Records provided: Begin
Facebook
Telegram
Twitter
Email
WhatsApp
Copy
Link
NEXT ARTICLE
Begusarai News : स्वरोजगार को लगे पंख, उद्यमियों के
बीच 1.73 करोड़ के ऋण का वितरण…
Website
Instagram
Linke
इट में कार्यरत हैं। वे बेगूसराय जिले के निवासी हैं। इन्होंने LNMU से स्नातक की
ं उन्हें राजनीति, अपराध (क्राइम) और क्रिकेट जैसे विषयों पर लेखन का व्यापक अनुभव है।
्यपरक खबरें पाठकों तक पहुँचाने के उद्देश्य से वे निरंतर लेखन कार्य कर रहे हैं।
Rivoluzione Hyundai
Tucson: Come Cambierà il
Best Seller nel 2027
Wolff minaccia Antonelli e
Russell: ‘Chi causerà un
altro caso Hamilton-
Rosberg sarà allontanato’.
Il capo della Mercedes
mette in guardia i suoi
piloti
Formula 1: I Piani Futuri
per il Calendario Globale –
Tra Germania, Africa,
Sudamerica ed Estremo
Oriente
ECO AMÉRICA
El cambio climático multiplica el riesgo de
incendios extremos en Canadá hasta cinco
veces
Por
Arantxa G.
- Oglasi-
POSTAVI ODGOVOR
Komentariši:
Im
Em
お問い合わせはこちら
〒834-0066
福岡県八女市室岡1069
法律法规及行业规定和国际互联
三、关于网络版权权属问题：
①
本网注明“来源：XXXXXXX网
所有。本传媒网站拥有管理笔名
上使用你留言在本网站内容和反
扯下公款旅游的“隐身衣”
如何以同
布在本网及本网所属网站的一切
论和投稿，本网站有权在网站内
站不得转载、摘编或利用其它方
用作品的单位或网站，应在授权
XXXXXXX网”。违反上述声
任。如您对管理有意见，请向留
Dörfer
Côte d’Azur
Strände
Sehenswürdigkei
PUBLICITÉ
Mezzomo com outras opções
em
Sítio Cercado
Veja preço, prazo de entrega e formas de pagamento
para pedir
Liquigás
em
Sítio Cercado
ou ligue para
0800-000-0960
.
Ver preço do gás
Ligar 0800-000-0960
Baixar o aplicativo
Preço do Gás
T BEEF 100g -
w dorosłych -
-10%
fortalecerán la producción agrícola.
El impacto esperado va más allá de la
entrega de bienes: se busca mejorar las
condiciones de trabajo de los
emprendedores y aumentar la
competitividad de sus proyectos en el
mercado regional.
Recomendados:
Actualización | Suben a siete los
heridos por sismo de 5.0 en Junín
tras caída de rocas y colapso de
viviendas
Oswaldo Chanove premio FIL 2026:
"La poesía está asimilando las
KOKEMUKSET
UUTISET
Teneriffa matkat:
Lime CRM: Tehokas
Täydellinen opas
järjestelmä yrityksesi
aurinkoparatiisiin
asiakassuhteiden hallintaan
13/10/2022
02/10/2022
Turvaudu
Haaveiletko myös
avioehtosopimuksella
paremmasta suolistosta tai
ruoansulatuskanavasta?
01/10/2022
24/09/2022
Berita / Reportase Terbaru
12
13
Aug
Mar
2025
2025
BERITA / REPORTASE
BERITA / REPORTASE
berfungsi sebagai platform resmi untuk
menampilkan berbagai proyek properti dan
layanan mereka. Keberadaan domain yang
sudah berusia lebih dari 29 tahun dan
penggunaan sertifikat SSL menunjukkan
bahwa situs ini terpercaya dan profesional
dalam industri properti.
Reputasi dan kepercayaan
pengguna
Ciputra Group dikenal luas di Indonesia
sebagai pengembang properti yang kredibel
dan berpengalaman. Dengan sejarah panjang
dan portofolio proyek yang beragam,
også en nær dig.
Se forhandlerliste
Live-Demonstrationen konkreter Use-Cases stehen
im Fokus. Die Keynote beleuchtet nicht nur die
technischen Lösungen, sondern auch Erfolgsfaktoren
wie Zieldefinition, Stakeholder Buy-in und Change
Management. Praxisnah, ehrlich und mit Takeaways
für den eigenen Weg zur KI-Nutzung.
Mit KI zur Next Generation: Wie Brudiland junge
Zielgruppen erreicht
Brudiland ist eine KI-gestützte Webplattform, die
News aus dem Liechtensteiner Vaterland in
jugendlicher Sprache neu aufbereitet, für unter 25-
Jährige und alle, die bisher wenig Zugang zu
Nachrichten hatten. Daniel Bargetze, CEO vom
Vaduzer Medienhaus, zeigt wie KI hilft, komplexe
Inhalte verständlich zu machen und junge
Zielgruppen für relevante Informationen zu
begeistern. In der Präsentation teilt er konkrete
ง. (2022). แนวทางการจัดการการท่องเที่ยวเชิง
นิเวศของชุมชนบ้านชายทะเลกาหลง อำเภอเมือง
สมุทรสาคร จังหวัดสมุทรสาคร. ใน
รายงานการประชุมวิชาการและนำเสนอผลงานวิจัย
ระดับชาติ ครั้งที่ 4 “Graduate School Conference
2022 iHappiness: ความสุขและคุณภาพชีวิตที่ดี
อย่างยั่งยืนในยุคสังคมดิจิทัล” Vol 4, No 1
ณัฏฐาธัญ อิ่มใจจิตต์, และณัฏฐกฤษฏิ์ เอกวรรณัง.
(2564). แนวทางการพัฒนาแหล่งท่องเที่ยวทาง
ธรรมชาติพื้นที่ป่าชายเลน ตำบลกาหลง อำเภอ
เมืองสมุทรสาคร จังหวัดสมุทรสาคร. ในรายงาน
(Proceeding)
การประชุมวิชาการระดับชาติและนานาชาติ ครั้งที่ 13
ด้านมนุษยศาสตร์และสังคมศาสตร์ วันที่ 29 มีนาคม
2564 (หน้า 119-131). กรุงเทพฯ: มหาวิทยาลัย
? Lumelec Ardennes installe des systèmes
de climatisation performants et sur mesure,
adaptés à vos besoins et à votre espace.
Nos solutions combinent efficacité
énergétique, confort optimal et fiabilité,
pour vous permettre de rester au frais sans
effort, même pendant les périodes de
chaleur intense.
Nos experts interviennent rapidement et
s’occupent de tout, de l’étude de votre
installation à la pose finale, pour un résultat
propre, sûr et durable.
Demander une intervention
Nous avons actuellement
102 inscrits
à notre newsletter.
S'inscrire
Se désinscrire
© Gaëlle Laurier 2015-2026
Records provided: End
### Exercise directions
For each line above that carries the word "Brudiland", copy it out.

### Output of the task
Mit KI zur Next Generation: Wie Brudiland junge
Brudiland ist eine KI-gestützte Webplattform, die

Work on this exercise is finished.